Organic tunnel field-effect transistors

Abstract The much sought after intrinsically flexible organic transistors are poised to become a central ingredient in the development of wearable technologies and bioelectronics1-3. A paramount requisite for these applications lies in achieving high signal amplification at low power. However, despite extensive endeavors, the improvement of signal amplification efficiency in organic transistors has been constrained by the Boltzmann thermionic limit in subthreshold swing (SS) so far1,3-5. Here, by developing a molecule-assisted interface decoupling strategy, we break the Boltzmann’s tyranny in organic transistors and realize the first case of organic tunnel field-effect transistors (OTFETs).

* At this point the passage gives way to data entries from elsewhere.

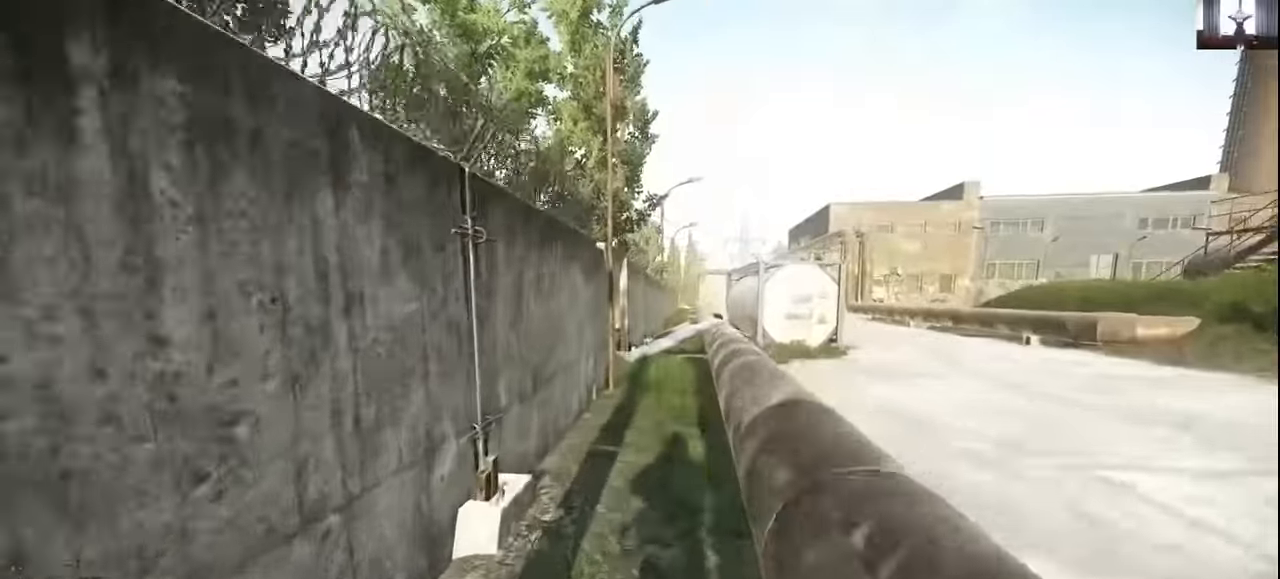
{"keys": ["d", "shift", "w"], "mouse": [], "events": [[467, "d", "down"]]}
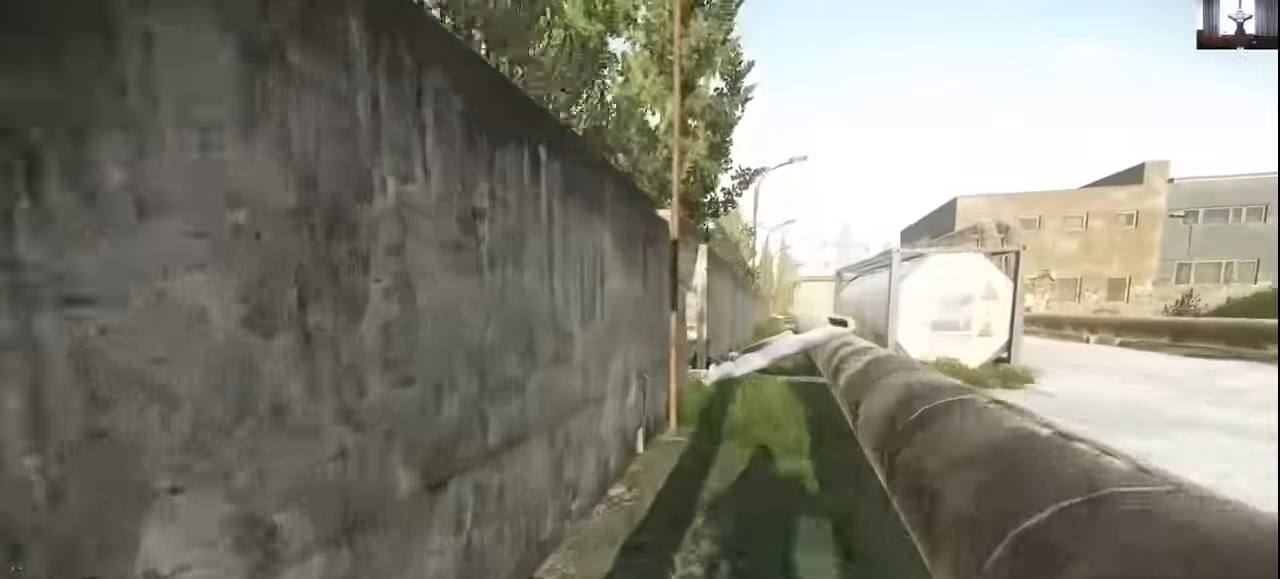
{"keys": ["d", "shift", "w"], "mouse": [], "events": []}
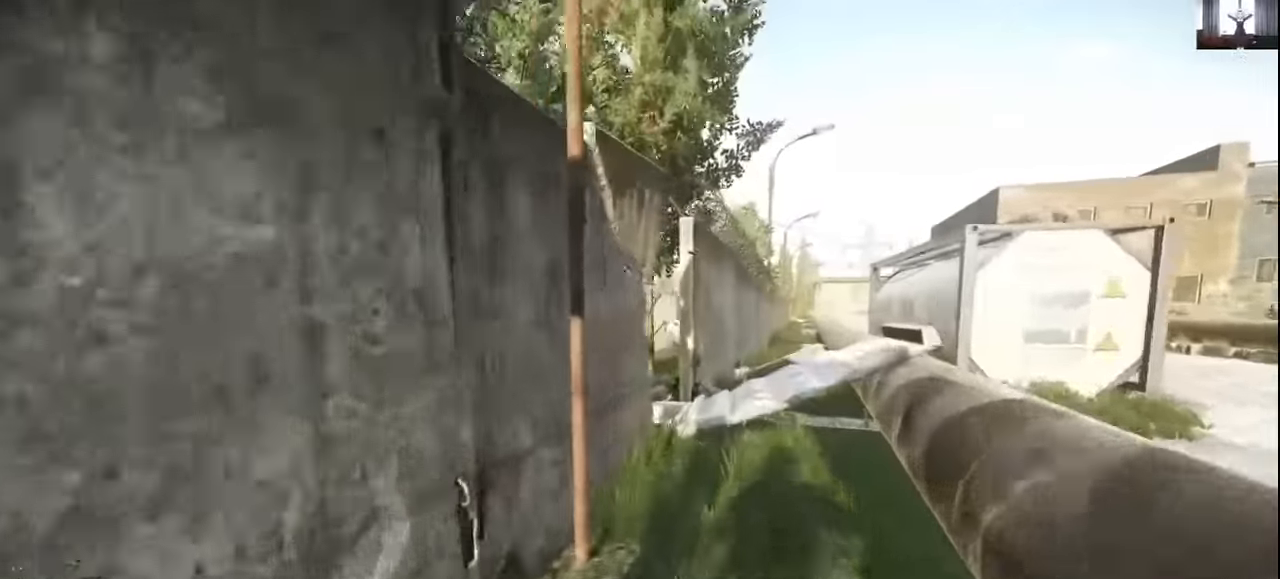
{"keys": ["shift", "w"], "mouse": [], "events": [[300, "d", "up"]]}
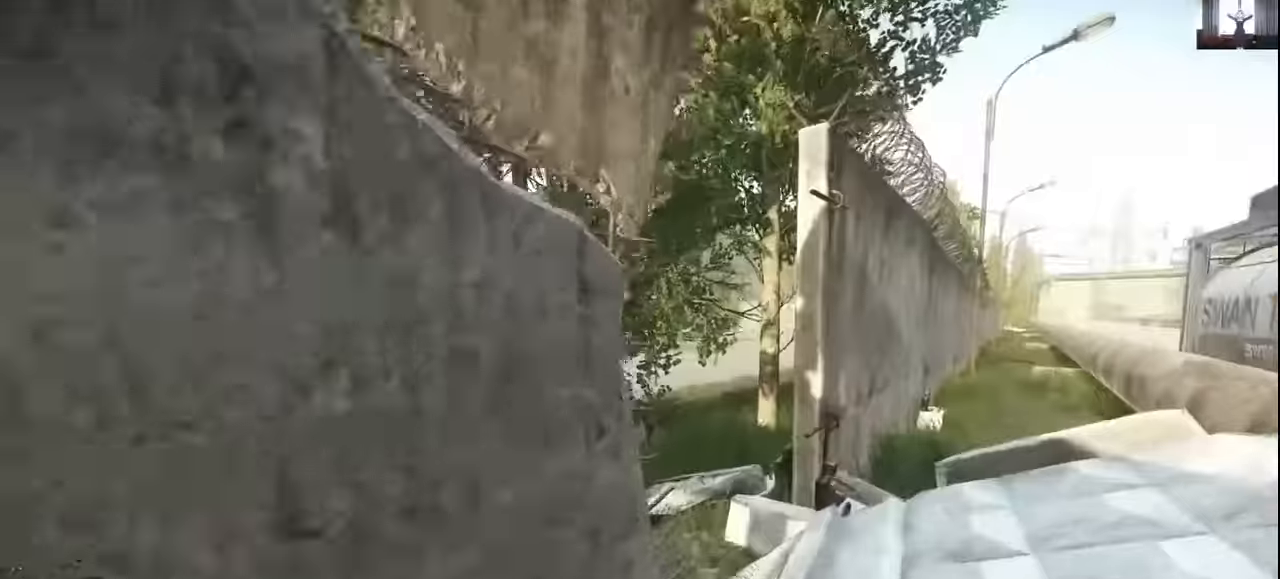
{"keys": ["a"], "mouse": [], "events": [[67, "d", "down"], [133, "d", "up"], [367, "a", "down"], [467, "shift", "up"], [467, "w", "up"]]}
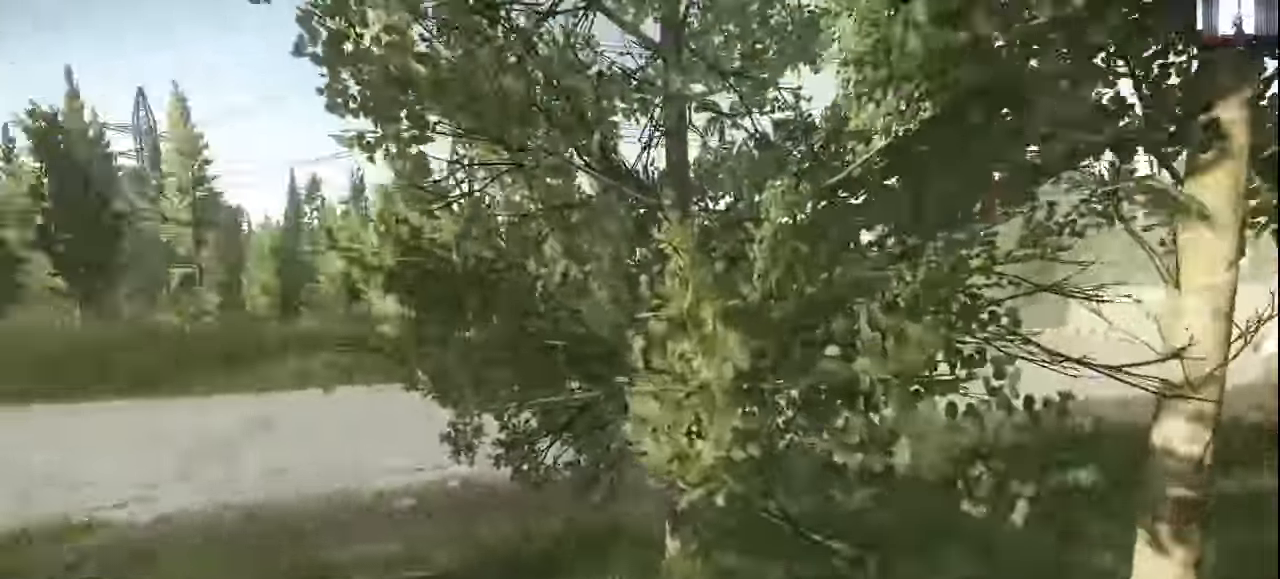
{"keys": ["a", "shift", "w"], "mouse": [], "events": [[167, "w", "down"], [267, "shift", "down"]]}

In the OTFETs, a high-ionization-energy molecular layer is decorated at metal oxide and organic semiconductor heterojunction interface to minimize interfacial gap states and reduce tunneling barrier, thus enabling the occurrence of band-to-band tunneling at a low supply voltage. Therefore, the OTFETs exhibit subthermionic SS of 35.2 ± 7.6 millivolts per decade and record-high signal amplification efficiency of 68.4 ± 14.7 siemens per ampere, which leads to voltage gain of the flexible circuit over 537 at ultralow power consumption of <0.8 nanowatt. This work opens a fire-new device concept for high-performance and low-power organic transistors, paving the way for energy-efficient flexible and wearable electronics.